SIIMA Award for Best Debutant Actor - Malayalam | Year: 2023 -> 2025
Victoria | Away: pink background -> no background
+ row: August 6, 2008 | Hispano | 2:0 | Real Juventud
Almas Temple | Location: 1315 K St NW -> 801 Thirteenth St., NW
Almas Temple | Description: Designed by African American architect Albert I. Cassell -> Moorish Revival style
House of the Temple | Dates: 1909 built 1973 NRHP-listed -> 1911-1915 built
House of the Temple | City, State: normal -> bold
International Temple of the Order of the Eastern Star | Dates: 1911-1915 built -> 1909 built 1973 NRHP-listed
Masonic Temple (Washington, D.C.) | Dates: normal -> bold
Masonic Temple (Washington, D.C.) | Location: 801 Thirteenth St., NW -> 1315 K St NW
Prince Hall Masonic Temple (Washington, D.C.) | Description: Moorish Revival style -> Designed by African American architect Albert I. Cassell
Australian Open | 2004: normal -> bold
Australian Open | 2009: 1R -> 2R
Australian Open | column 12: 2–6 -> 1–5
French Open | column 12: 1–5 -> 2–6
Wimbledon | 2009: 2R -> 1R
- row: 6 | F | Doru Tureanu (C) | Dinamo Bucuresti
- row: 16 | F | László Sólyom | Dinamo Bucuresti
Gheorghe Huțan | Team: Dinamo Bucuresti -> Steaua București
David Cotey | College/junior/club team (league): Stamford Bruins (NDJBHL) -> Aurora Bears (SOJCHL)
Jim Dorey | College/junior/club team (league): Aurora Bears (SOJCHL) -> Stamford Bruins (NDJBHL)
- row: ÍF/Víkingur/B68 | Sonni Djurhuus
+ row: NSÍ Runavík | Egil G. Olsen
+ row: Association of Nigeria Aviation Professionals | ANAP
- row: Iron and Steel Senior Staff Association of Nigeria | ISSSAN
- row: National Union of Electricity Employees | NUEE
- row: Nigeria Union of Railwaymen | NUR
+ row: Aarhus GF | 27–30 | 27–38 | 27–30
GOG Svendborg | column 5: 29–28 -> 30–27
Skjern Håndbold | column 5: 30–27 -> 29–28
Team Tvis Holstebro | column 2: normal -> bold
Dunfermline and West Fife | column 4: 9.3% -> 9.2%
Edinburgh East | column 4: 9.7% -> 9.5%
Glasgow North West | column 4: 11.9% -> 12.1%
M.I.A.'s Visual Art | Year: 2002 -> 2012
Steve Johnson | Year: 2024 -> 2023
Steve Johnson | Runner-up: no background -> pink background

▶ [Given instruction]:
Copy the material word for word, from its first line through the line containing "Masonic Temple (Washington, D.C.) | Location: 801", including both.

▶ [Output for this exercise]:
SIIMA Award for Best Debutant Actor - Malayalam | Year: 2023 -> 2025
Victoria | Away: pink background -> no background
+ row: August 6, 2008 | Hispano | 2:0 | Real Juventud
Almas Temple | Location: 1315 K St NW -> 801 Thirteenth St., NW
Almas Temple | Description: Designed by African American architect Albert I. Cassell -> Moorish Revival style
House of the Temple | Dates: 1909 built 1973 NRHP-listed -> 1911-1915 built
House of the Temple | City, State: normal -> bold
International Temple of the Order of the Eastern Star | Dates: 1911-1915 built -> 1909 built 1973 NRHP-listed
Masonic Temple (Washington, D.C.) | Dates: normal -> bold
Masonic Temple (Washington, D.C.) | Location: 801 Thirteenth St., NW -> 1315 K St NW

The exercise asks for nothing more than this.